Exercise instructions:
1. From the article on inflation and interest rates, list every percentage given for the 10-year Treasury yield, each with the period or projection it refers to.
2. Decide whether each statement agrees with the article on inflation and interest rates, answering yes or no and quoting the words that decide it.
(a) The White House released its budget proposal on Monday.
(b) The budget proposal projects that the 3-month yield will average 5.48% in 2024.
(c) Before the pandemic, the core PCE price index often stayed well above 2%.
3. Pick up the article on inflation and interest rates after its final sentence and continue it.

Text passage:
────────────────────

By Wolf Richter for WOLF STREET.
By now everyone sort of knows that inflation has been re-heating in a very disconcerting way for months, and that the inflation saga is far from over. There are all kinds of discussions about the future of inflation in the US, and it seems there is a rough common denominator forming: The future of inflation in the US is more inflation – more than there was before the pandemic, when the “core PCE price index,” the Fed’s favored measure, rarely went above the 2% line, and then only briefly and by a hair.
But not a whole lot more inflation, just some more. The thinking is that fiscal priorities are fueling inflation, that the monstrously ballooned and still ballooning debt since the beginning of the pandemic needs to be delt with through inflation, and that the time has come when the price of free money becomes known.
And this higher inflation means that interest rates will be higher – not only “higher for longer,” but higher without going back down to where they’d been in the years before the pandemic, so higher forever?
The White House released its budget proposal on Monday. It was larded with higher interest rates as far as the eye could see. And today, Secretary of the Treasury Janet Yellen was asked about that.
In the years from 2009 to the beginning of the pandemic, the 10-year Treasury yield averaged about 2.4%, according to Bloomberg.
The White House budget proposal projected that the 10-year yield would average 4.4% in 2024, up from its year-ago projection for 2024 of 3.6%, and up from the average in the decade before the pandemic of 2.4%.
And it projected the 10-year yield to average 4% in 2025 and to 3.7% in 2029!
The budget proposal also projects that the 3-month yield will average 5.1% in 2024 (it’s at 5.48% today). A year ago, the White House projected that it would average 3.8% in 2024.

────────────────────

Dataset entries
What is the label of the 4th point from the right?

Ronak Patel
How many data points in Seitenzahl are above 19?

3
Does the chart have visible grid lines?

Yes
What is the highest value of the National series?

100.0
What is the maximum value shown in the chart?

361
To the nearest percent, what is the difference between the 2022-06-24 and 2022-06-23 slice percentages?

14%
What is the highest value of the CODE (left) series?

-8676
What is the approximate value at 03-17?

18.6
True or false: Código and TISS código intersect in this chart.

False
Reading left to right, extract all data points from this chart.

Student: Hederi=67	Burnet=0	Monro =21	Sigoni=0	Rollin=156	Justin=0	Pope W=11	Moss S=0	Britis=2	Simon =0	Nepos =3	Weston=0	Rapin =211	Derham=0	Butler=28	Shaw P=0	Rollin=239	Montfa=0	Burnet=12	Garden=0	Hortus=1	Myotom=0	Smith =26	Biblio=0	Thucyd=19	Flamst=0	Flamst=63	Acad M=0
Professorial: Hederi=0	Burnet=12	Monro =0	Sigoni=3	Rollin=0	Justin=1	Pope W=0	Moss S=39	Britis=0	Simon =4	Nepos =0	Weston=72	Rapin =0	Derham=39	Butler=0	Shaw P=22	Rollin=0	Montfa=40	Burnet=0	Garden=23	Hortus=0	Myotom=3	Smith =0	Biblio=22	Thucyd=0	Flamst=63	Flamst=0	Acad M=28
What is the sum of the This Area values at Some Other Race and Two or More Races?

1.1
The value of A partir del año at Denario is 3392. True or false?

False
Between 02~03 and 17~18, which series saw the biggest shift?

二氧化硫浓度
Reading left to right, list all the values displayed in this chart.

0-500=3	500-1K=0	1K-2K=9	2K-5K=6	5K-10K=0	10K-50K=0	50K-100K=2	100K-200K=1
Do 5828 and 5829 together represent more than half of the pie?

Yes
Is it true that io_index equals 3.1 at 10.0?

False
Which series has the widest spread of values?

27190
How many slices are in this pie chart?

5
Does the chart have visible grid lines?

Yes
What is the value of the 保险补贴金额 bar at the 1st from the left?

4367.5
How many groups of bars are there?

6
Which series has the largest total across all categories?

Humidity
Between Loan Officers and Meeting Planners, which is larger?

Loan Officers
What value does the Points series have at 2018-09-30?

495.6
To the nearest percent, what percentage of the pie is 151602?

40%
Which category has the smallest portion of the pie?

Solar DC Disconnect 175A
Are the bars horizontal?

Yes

────────────────────

Results:
1.
- 2.4%: the average from 2009 to the beginning of the pandemic
- 4.4%: the projected average for 2024
- 3.6%: the year-ago projection for 2024
- 4%: the projected average for 2025
- 3.7%: the projected average for 2029

2.
(a) Yes: "The White House released its budget proposal on Monday."
(b) No: "The budget proposal also projects that the 3-month yield will average 5.1% in 2024 (it’s at 5.48% today)."
(c) No: "rarely went above the 2% line, and then only briefly and by a hair"

3.
And that 5.1% projection might have come out even higher if Lael Brainard, director of the National Economic Council, hadn’t intervened, according to Bloomberg’s sources.
In other words, given the new reality of inflation, both short and long-term yield projections got ratcheted upward substantially over the past year.
“I think it reflects current market realities and the forecasts that we’re seeing in the private sector, that it seems unlikely that yields are going to go back to being as low as they were before the pandemic,” Yellen told reporters, according to Bloomberg.
“It’s important that the assumptions that we built into the budget are reasonable and consistent with thinking of the broad range of forecasters,” she said.
In January, she’d already hinted that yields might not go back down to prepandemic levels. “There are people who feel quite strongly that nothing fundamentally has changed, and [yields] will eventually settle back,” Yellen said, according to Bloomberg at the time. “But the strength of the economy also suggests that perhaps productivity growth and potential output growth have increased and the level [of yields] would be higher.” And so “the jury’s still out” on how far yields could still drop, she’d said in January.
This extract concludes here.